REQUIREMENT = Pictures excluded, copy all of the data below exactly.

DATA PROVIDED =
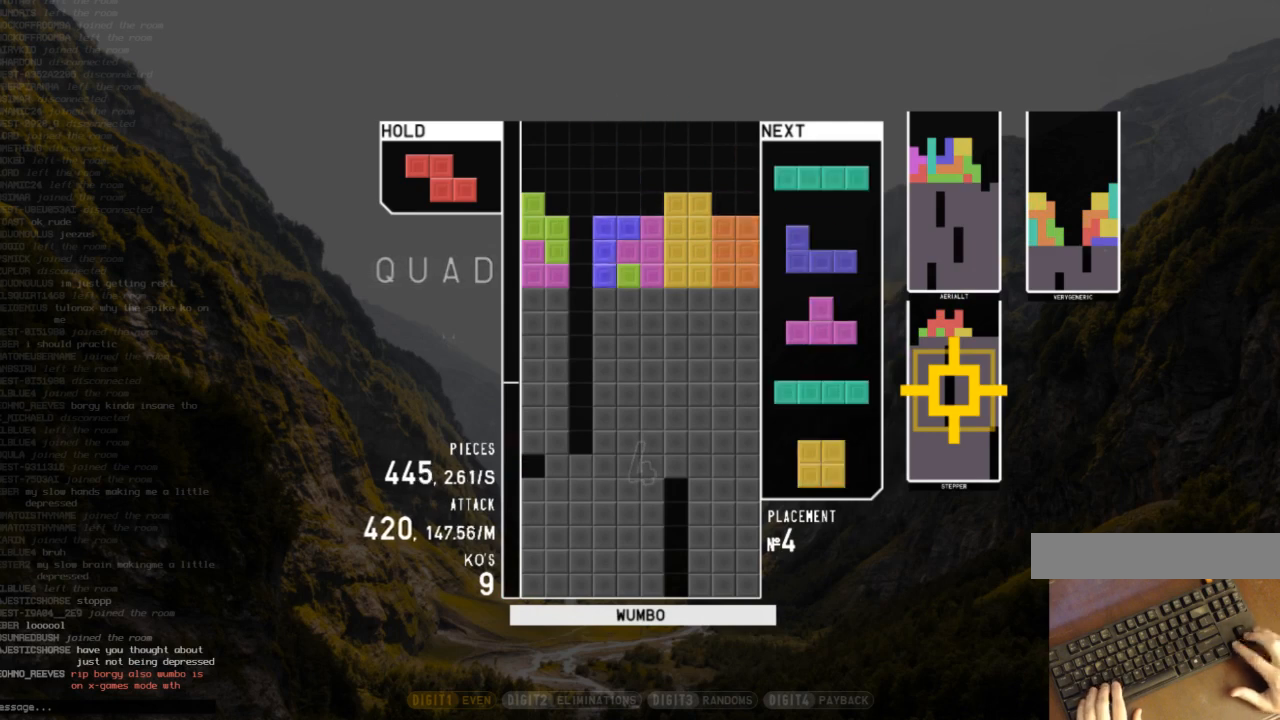
{"keys": ["left"], "events": [[67, "down", "down"], [167, "down", "up"], [200, "c", "down"], [300, "c", "up"], [300, "down", "down"], [367, "right", "down"], [400, "down", "up"], [500, "left", "down"], [500, "right", "up"]]}
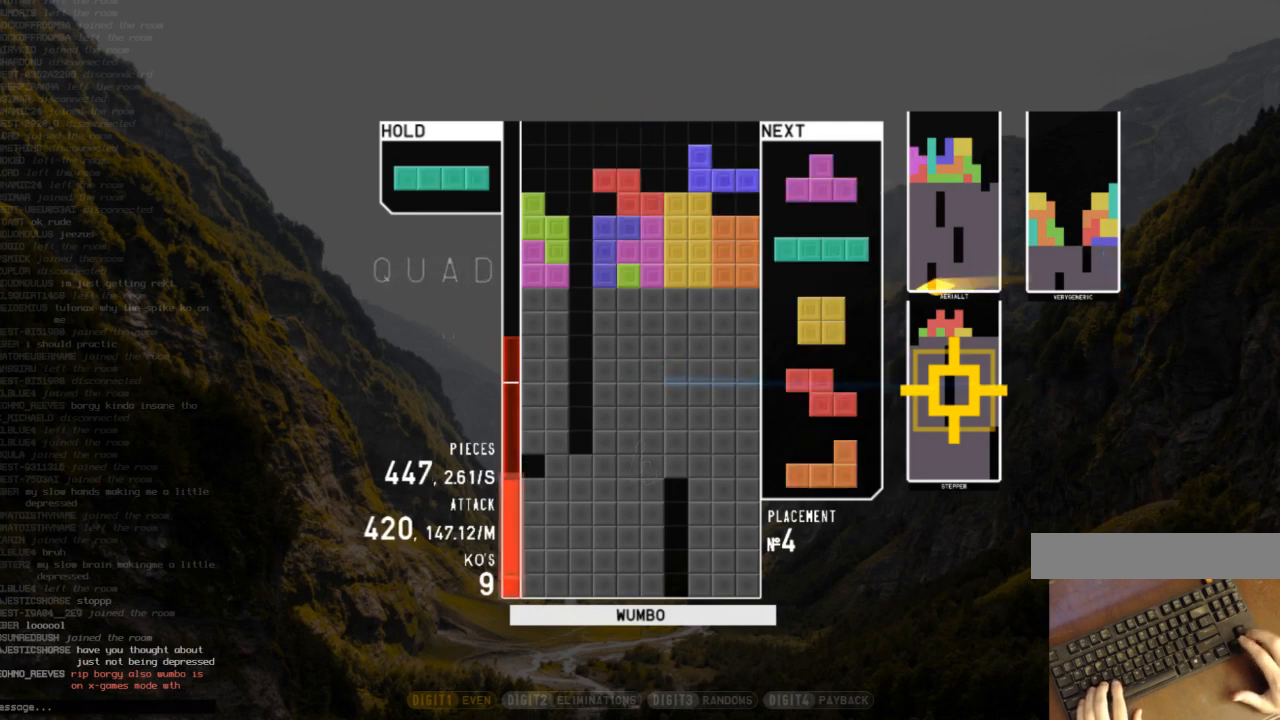
{"keys": ["x"], "events": [[100, "c", "down"], [167, "c", "up"], [267, "left", "up"], [333, "x", "down"]]}
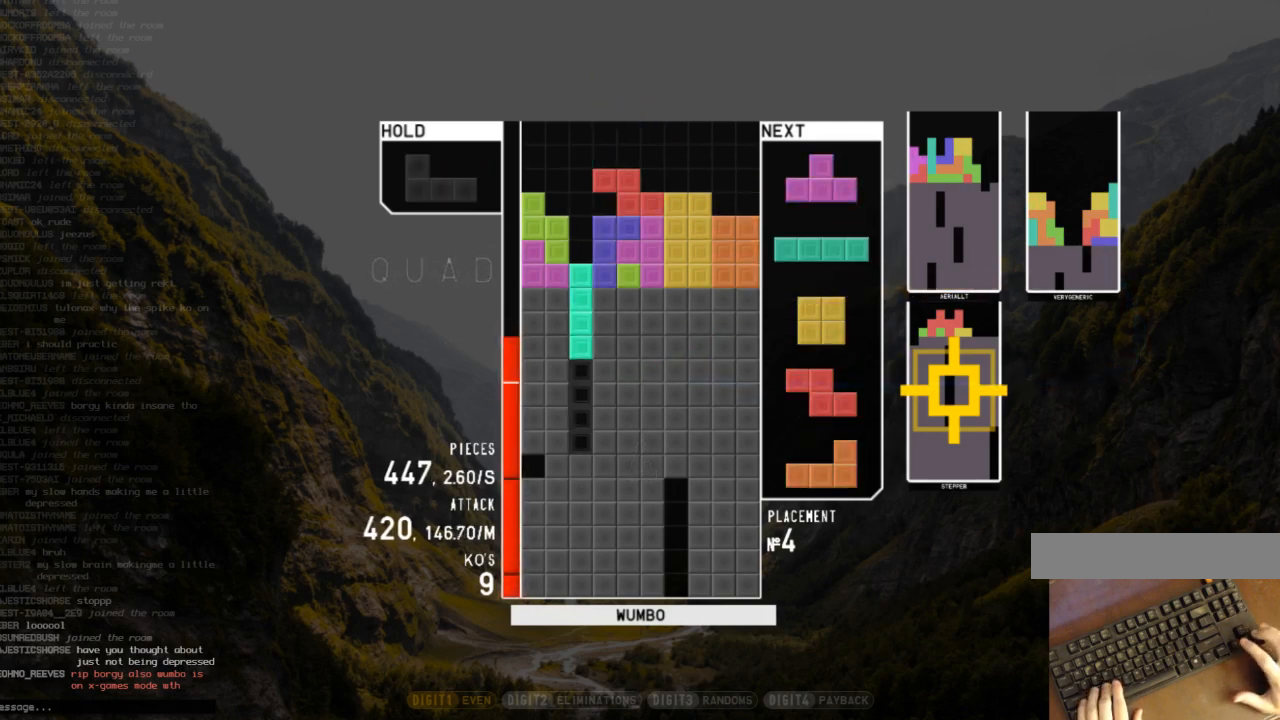
{"keys": ["z"], "events": [[67, "down", "down"], [67, "x", "up"], [100, "left", "down"], [133, "down", "up"], [300, "right", "down"], [300, "up", "down"], [300, "z", "down"], [333, "left", "up"], [367, "z", "up"], [433, "right", "up"], [433, "up", "up"], [433, "z", "down"]]}
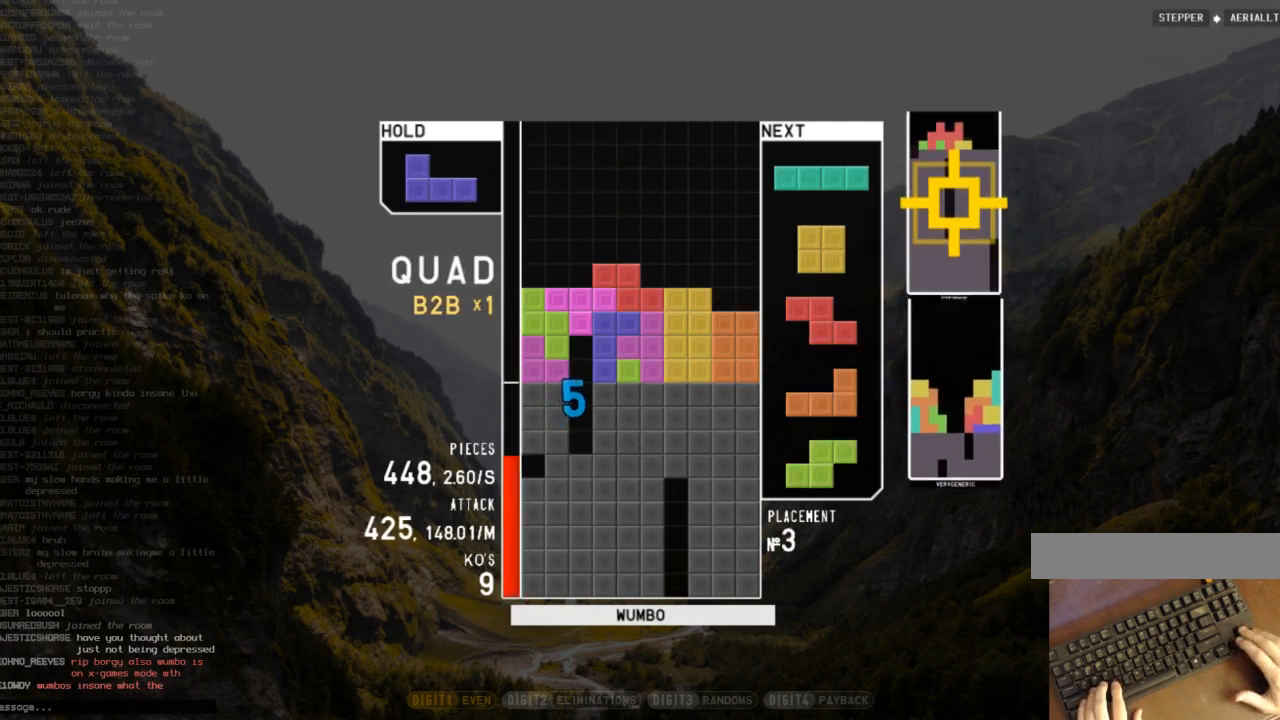
{"keys": ["x"], "events": [[33, "down", "down"], [33, "z", "up"], [67, "c", "down"], [67, "right", "down"], [133, "down", "up"], [167, "z", "down"], [200, "c", "up"], [200, "down", "down"], [200, "right", "up"], [267, "left", "down"], [267, "z", "up"], [300, "c", "down"], [300, "down", "up"], [400, "c", "up"], [433, "left", "up"], [500, "x", "down"]]}
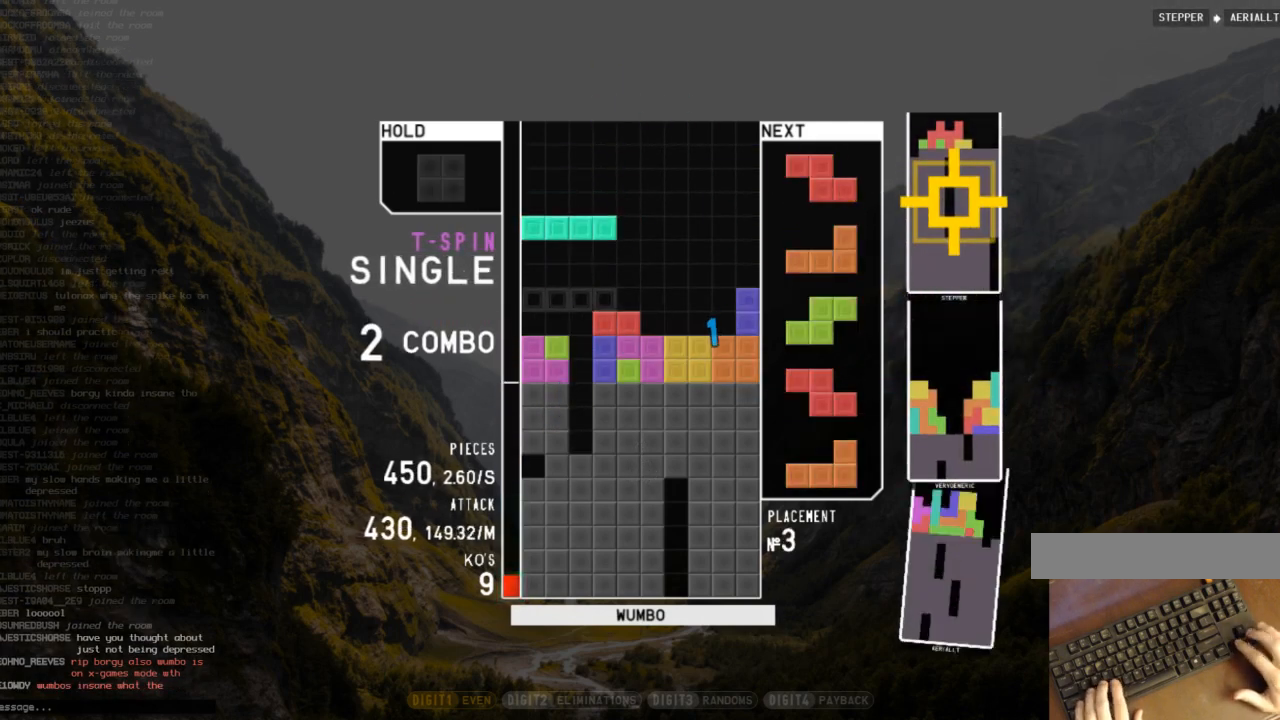
{"keys": ["c", "right"], "events": [[167, "x", "up"], [367, "down", "down"], [467, "down", "up"], [500, "c", "down"], [500, "right", "down"]]}
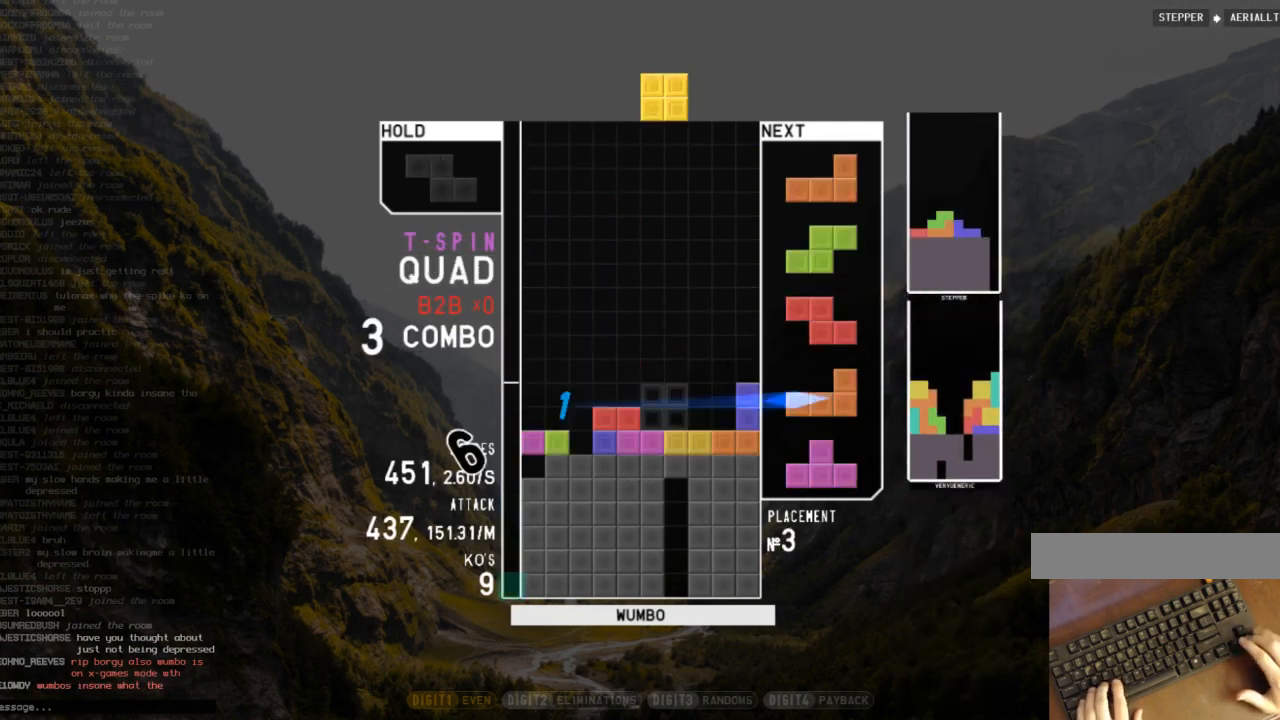
{"keys": ["down"], "events": [[100, "c", "up"], [133, "right", "up"], [200, "left", "down"], [233, "down", "down"], [300, "left", "up"], [333, "c", "down"], [333, "down", "up"], [433, "right", "down"], [467, "c", "up"], [467, "down", "down"], [467, "right", "up"]]}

YOUR RESPONSE =
{"keys": ["left"], "events": [[67, "down", "down"], [167, "down", "up"], [200, "c", "down"], [300, "c", "up"], [300, "down", "down"], [367, "right", "down"], [400, "down", "up"], [500, "left", "down"], [500, "right", "up"]]}
{"keys": ["x"], "events": [[100, "c", "down"], [167, "c", "up"], [267, "left", "up"], [333, "x", "down"]]}
{"keys": ["z"], "events": [[67, "down", "down"], [67, "x", "up"], [100, "left", "down"], [133, "down", "up"], [300, "right", "down"], [300, "up", "down"], [300, "z", "down"], [333, "left", "up"], [367, "z", "up"], [433, "right", "up"], [433, "up", "up"], [433, "z", "down"]]}
{"keys": ["x"], "events": [[33, "down", "down"], [33, "z", "up"], [67, "c", "down"], [67, "right", "down"], [133, "down", "up"], [167, "z", "down"], [200, "c", "up"], [200, "down", "down"], [200, "right", "up"], [267, "left", "down"], [267, "z", "up"], [300, "c", "down"], [300, "down", "up"], [400, "c", "up"], [433, "left", "up"], [500, "x", "down"]]}
{"keys": ["c", "right"], "events": [[167, "x", "up"], [367, "down", "down"], [467, "down", "up"], [500, "c", "down"], [500, "right", "down"]]}
{"keys": ["down"], "events": [[100, "c", "up"], [133, "right", "up"], [200, "left", "down"], [233, "down", "down"], [300, "left", "up"], [333, "c", "down"], [333, "down", "up"], [433, "right", "down"], [467, "c", "up"], [467, "down", "down"], [467, "right", "up"]]}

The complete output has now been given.